Le imprese potranno compensare per il 2014 le cartelle esattoriali con i crediti verso la pubblica amministrazione; il fondo centrale delle Pmi potrà prestare garanzia anche per le società di gestione del risparmio; i soldi per i bonus libri erano troppo pochi e quindi sono diventati credito d’imposta per i librai, ma soprattutto l’articolo quattro ribattezzato sul Web come «condono ambientale». Tutto questo è il decreto Destinazione Italia approvato ieri alla Camera con 320 sì e 194 no (1 astenuto) che entro il 21 febbraio dovrà diventare legge al Senato, pena la decadenza. Per cui sembra più che probabile il ricorso alla fiducia. Un decreto che ha stralciato diverse norme rispetto al testo licenziato dal Consiglio dei ministri ma che conserva comunque numerosi articoli molto contestati.

Uno su tutti proprio l’articolo 4 che nel testo originario sembrava scritto per favorire le aziende inquinanti. In extremis ieri pomeriggio è arrivata una modifica voluta dal deputato Pd Ermete Realacci che ha comunque lasciato aperti numerosi dubbi.

Per affrontarli ieri sono arrivati a Roma i comitati ambientalisti provenienti da tutta Italia e la Rete dei comuni Sin, i Siti di interesse ambientale, cioè i buchi neri d’Italia, i territori più inquinati del Paese.

L’articolo prevede che qualsiasi azienda responsabile di aver inquinato un determinato territorio (dall’Ilva di Taranto all’Eni di Porto Torres all’Enel di Porto Tolle, alla Caffaro di Brescia, c’è solo l’imbarazzo della scelta) potrà, grazie a questo articolo, stipulare un accordo con lo Stato e ricevere finanziamenti pubblici (la quantità non è specificata) per la riconversione industriale dei siti. Inoltre – questo è il punto che ha subito una modifica – era previsto un condono delle responsabilità per le aziende che sottoscrivevano l’accordo. I soldi sarebbero serviti per l’ammodernamento aziendale o per le bonifiche.

«Salta il principio europeo del “chi inquina paga” – ha detto Mariella Maffini, assessore all’ambiente di Mantova e coordinatrice della rete dei comuni Sin – è come scendere a patti col diavolo». Gli ambientalisti promettono dieci giorni di lotta in piazza mentre i sindaci affilano le armi per presentare un ricorso alla Commissione europea. «L’articolo deve essere cancellato, senza modifiche», hanno detto in coro.

La risposta è stata indiretta, ma senza dubbio era inviata al presidente onorario di Legambiente Realacci che, in contemporanea con la conferenza stampa, faceva sapere in una nota di aver modificato l’articolo in questione.

Con il nuovo testo – poi votato – si prevede che il condono delle responsabilità possa avvenire, ma solo dopo che l’Arpa abbia accertato «l’avvenuta bonifica e messa in sicurezza dei siti». C’è scritto così: bonifica e messa in sicurezza, come se non fossero due azioni che si eliminano a vicenda.
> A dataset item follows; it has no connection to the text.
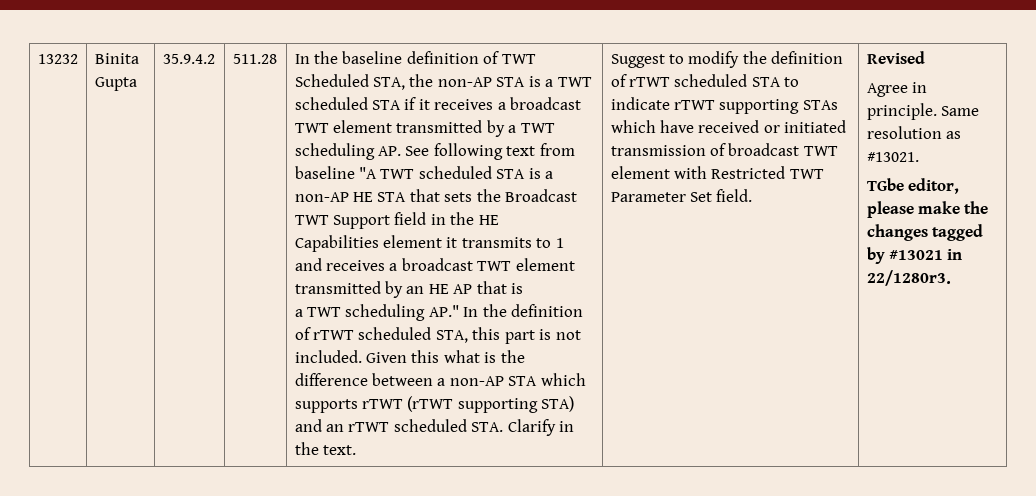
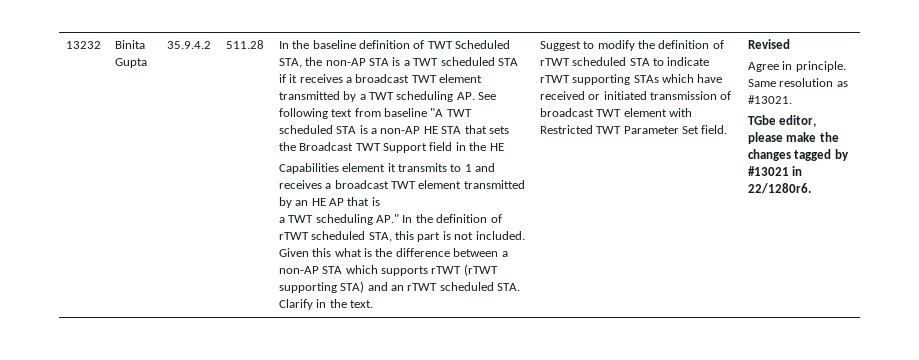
[866,270,951,286] 22/1280r3. -> [747,183,811,194] 22/1280r6.

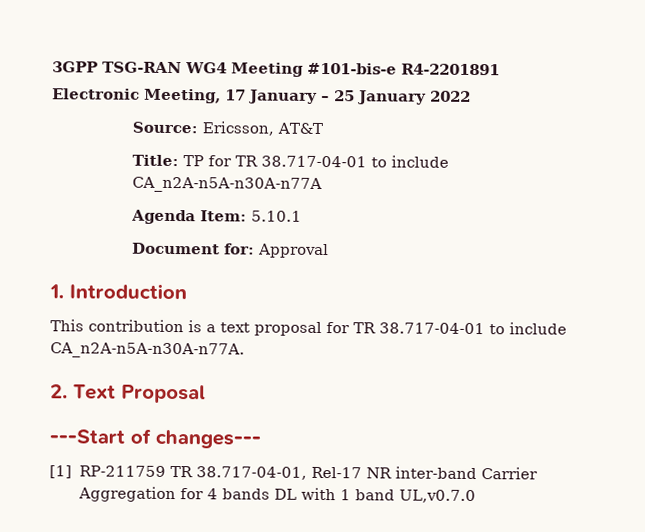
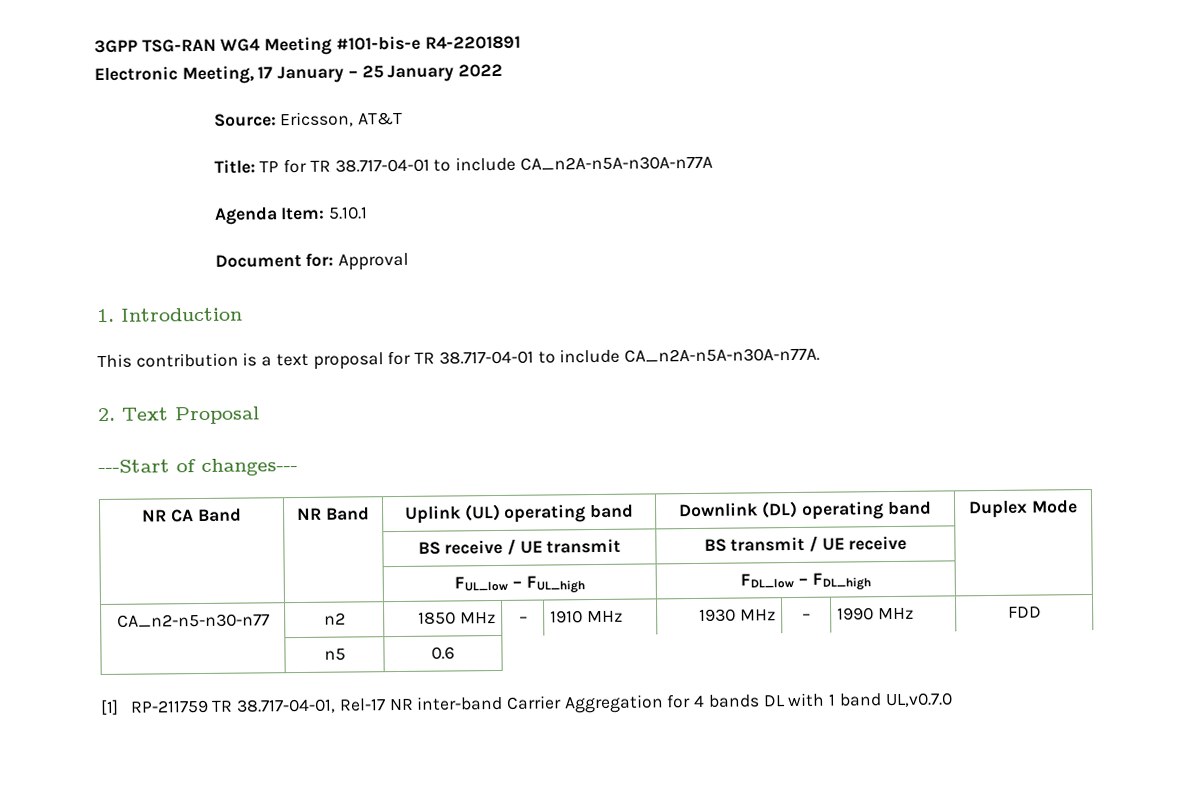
(261, 439) none -> [142,508,242,523] [297,507,370,521] [404,503,635,524] [678,500,932,520] [968,500,1078,519] [417,538,622,555] [703,535,908,552] [454,575,585,594] [740,572,871,591] [116,613,270,628] [323,612,346,625] [417,611,496,625] [518,616,528,623] [550,610,624,624] [698,608,776,622] [802,613,811,620] [837,607,915,621] [1007,606,1042,618] [323,648,346,661] [431,646,455,660] // NR CA Band | NR Band | Uplink (UL) operating band | Downlink (DL) operating band | Duplex Mode // | | BS receive / UE transmit | BS transmit / UE receive | // | | FUL_low – FUL_high | FDL_low – FDL_high | // CA_n2-n5-n30-n77 | n2 | 1850 MHz | – | 1910 MHz | 1930 MHz | – | 1990 MHz | FDD // | n5 | 0.6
E poco importa se Realacci ha anche precisato che i soldi ricevuti dallo Stato dovranno essere spesi per l’impianto industriale e non per le bonifiche, di competenza delle aziende responsabili del danno.

Infatti poco dopo è intervenuto il portavoce dei Verdi Angelo Bonelli in un commento che sembra tecnico ma non lo è: «Bonifica e messa in sicurezza sono due cose differenti. Se c’è l’una è inutile l’altra. Il testo così come è scritto è proprio diventato inapplicabile».
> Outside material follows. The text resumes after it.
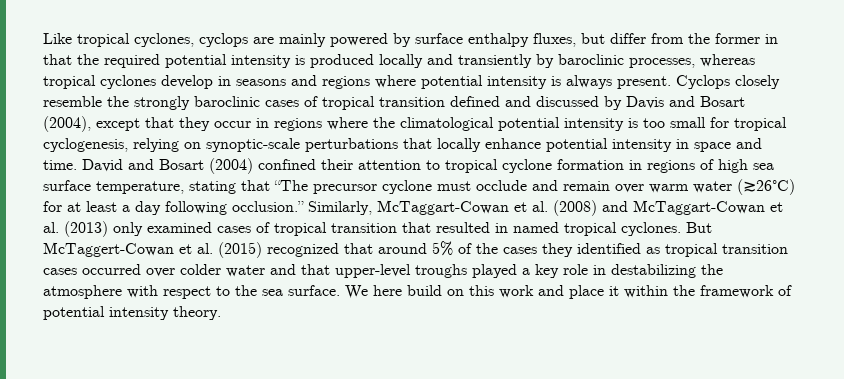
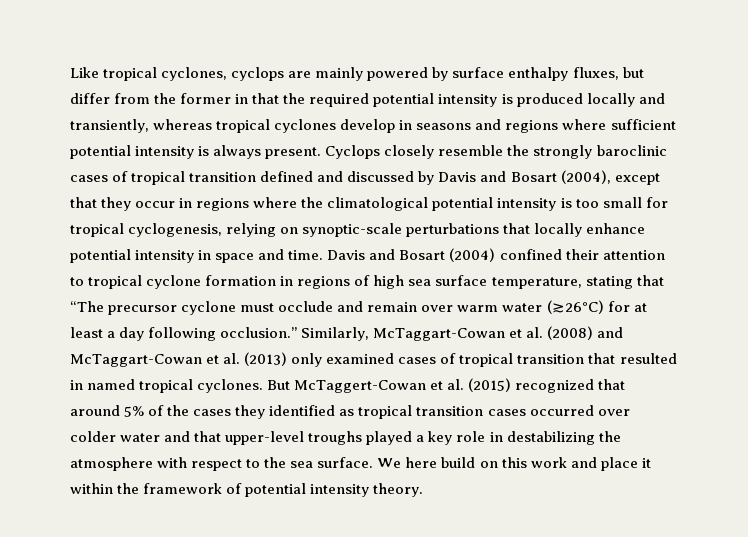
[458,54,695,68] transiently by baroclinic processes, -> [70,119,149,133] transiently,
(416, 81) none -> [610,119,676,130] sufficient
[82,159,123,172] David -> [327,250,366,260] Davis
I Sin sono 39. Rispetto a un anno fa sono 18 in meno: con un decreto del governo Monti, zone che vanno da La Maddalena alla Valle del Sacco inclusa anche la Terra del Fuoco sono stati «declassati», divenuti Sir, siti di interesse regionale. La competenza della bonifica spetta alle regioni. Contro questo decreto sono scese in capo anche le associazioni che lo hanno impugnato al Tar. Insomma, un pasticciaccio contro il quale meditano guerra gli ambientalisti.
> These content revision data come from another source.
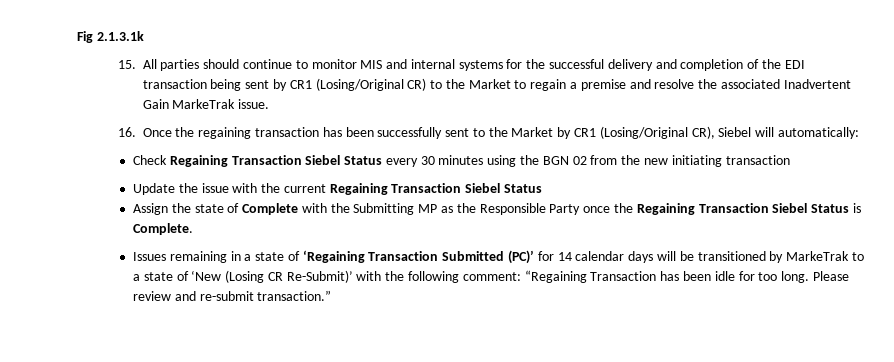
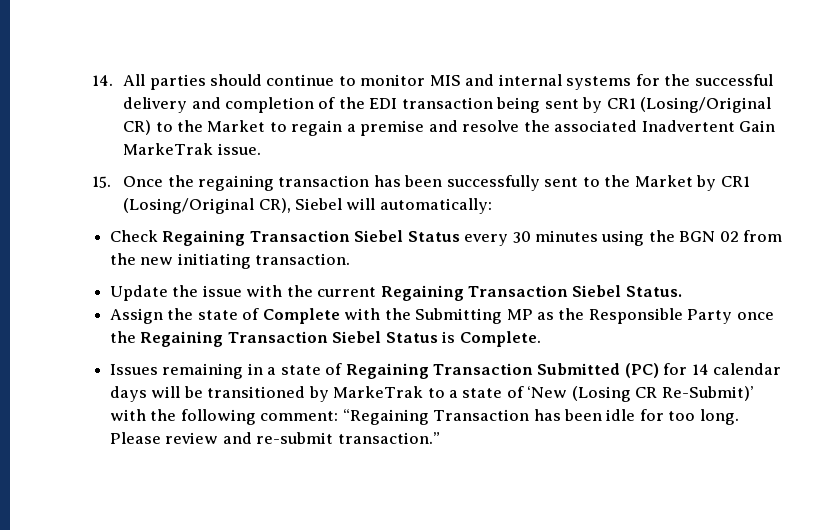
[77,31,144,43] [117,60,136,69] Fig 2.1.3.1k // 15. -> [91,75,113,86] 14.
[117,127,136,137] 16. -> [91,176,111,188] 15.
[725,155,790,165] transaction -> [255,253,351,265] transaction.
[504,184,543,193] Status -> [625,286,682,297] Status.
[302,250,365,263] ‘Regaining -> [345,363,429,379] Regaining
[508,250,535,264] (PC)’ -> [624,363,659,378] (PC)

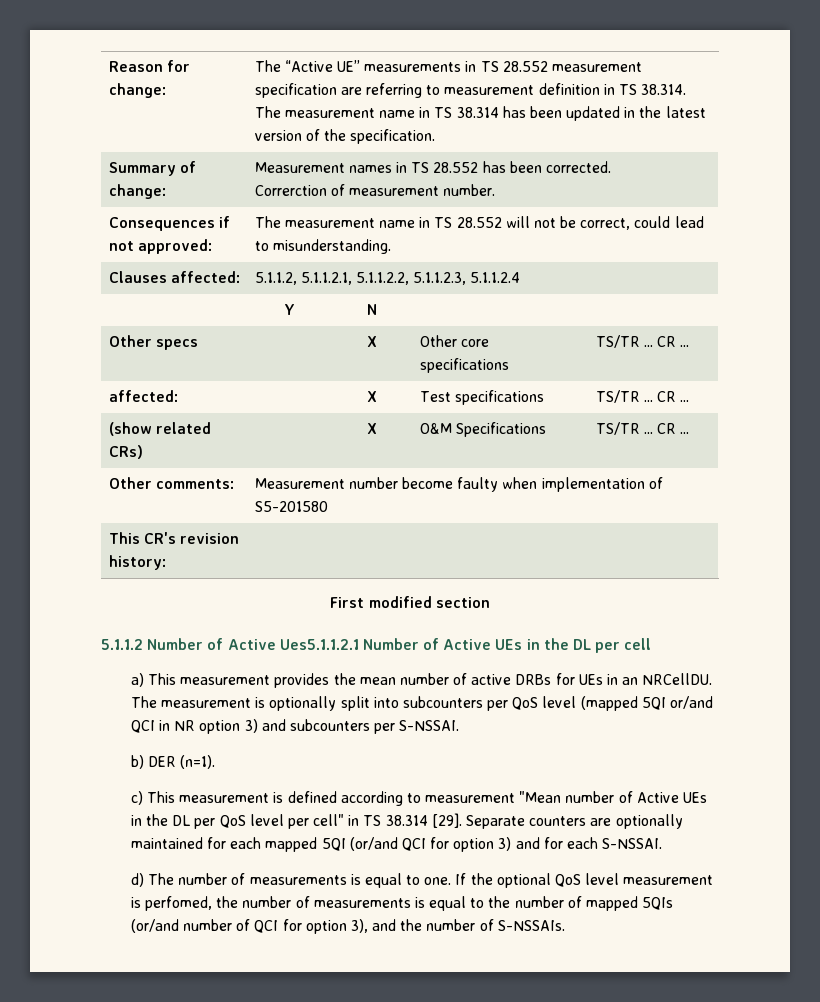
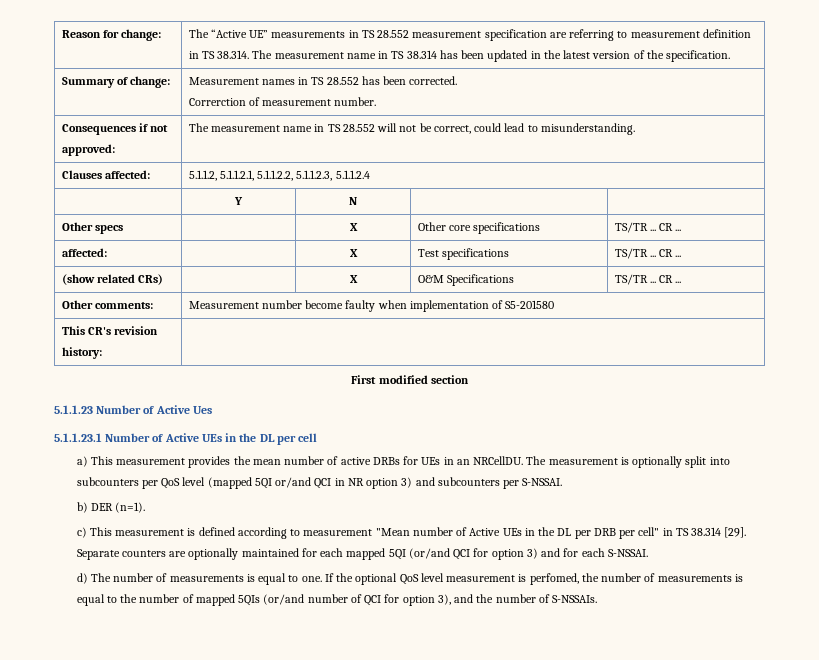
[101,638,359,650] 5.1.1.2 Number of Active Ues5.1.1.2.1 -> [54,405,212,414] [54,433,102,442] 5.1.1.23 Number of Active Ues // 5.1.1.23.1
[219,814,284,828] QoS level -> [593,528,616,536] DRB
«Occuperemo le piazze, saranno dieci giorni di battaglie», assicura Egidio Giordani, portavoce del comitato stop biocidio della Campania, forte della manifestazione che il 16 novembre scorso ha portato in piazza a Napoli circa centomila persone. I sindaci si muovono su un piano più istituzionale, preparando il ricorso alla Commissione europea perché, sostengono, anche in questa ultima accezione modificata è saltato il principio valido in tutta Europa del «chi inquina paga».